## ENTRIES SHOWN
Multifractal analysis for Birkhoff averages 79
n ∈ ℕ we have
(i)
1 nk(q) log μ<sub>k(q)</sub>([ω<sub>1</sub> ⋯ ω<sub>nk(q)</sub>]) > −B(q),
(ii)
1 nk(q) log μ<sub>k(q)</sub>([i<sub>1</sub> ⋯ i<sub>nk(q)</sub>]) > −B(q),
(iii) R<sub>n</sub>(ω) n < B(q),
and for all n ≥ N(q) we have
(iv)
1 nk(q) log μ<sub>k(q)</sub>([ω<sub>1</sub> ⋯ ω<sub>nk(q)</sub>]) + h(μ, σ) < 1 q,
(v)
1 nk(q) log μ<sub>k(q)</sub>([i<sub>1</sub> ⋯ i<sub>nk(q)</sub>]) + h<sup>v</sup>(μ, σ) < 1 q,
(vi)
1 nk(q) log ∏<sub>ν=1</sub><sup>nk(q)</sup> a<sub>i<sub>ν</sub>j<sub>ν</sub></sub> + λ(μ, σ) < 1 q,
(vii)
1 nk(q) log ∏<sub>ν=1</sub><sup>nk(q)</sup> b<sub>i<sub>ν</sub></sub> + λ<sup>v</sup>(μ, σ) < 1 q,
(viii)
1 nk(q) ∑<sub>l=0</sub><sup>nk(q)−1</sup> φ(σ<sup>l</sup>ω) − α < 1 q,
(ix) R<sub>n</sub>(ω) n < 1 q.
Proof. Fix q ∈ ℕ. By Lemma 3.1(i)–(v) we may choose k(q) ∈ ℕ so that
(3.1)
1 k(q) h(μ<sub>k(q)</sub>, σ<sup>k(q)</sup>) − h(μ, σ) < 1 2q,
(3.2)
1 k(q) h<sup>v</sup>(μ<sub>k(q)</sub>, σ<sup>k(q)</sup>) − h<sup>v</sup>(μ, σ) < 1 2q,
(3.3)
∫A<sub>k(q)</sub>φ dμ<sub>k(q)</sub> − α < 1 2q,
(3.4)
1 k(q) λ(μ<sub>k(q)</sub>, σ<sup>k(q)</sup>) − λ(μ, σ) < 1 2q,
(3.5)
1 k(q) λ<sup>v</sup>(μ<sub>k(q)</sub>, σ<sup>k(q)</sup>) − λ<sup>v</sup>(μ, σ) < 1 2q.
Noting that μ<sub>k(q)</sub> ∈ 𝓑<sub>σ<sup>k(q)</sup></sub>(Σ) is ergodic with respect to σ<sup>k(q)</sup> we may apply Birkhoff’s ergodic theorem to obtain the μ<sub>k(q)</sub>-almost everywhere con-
---
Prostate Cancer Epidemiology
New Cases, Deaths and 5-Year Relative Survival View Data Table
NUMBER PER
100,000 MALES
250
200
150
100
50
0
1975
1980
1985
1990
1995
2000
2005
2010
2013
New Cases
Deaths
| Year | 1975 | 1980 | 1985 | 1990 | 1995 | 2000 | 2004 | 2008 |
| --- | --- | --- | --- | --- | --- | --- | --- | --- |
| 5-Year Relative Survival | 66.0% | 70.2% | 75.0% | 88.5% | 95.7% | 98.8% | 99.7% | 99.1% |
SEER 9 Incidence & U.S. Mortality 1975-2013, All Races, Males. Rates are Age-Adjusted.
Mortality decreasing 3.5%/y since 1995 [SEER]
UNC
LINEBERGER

## WHAT TO PRODUCE
Please reproduce the lines from the line with "Multifractal analysis for" to the line with "(ix) R<sub>n</sub>(ω) n < 1 q.", both ends included, exactly as they appear above.

## ANSWER FOR THE TASK
Multifractal analysis for Birkhoff averages 79
n ∈ ℕ we have
(i)
1 nk(q) log μ<sub>k(q)</sub>([ω<sub>1</sub> ⋯ ω<sub>nk(q)</sub>]) > −B(q),
(ii)
1 nk(q) log μ<sub>k(q)</sub>([i<sub>1</sub> ⋯ i<sub>nk(q)</sub>]) > −B(q),
(iii) R<sub>n</sub>(ω) n < B(q),
and for all n ≥ N(q) we have
(iv)
1 nk(q) log μ<sub>k(q)</sub>([ω<sub>1</sub> ⋯ ω<sub>nk(q)</sub>]) + h(μ, σ) < 1 q,
(v)
1 nk(q) log μ<sub>k(q)</sub>([i<sub>1</sub> ⋯ i<sub>nk(q)</sub>]) + h<sup>v</sup>(μ, σ) < 1 q,
(vi)
1 nk(q) log ∏<sub>ν=1</sub><sup>nk(q)</sup> a<sub>i<sub>ν</sub>j<sub>ν</sub></sub> + λ(μ, σ) < 1 q,
(vii)
1 nk(q) log ∏<sub>ν=1</sub><sup>nk(q)</sup> b<sub>i<sub>ν</sub></sub> + λ<sup>v</sup>(μ, σ) < 1 q,
(viii)
1 nk(q) ∑<sub>l=0</sub><sup>nk(q)−1</sup> φ(σ<sup>l</sup>ω) − α < 1 q,
(ix) R<sub>n</sub>(ω) n < 1 q.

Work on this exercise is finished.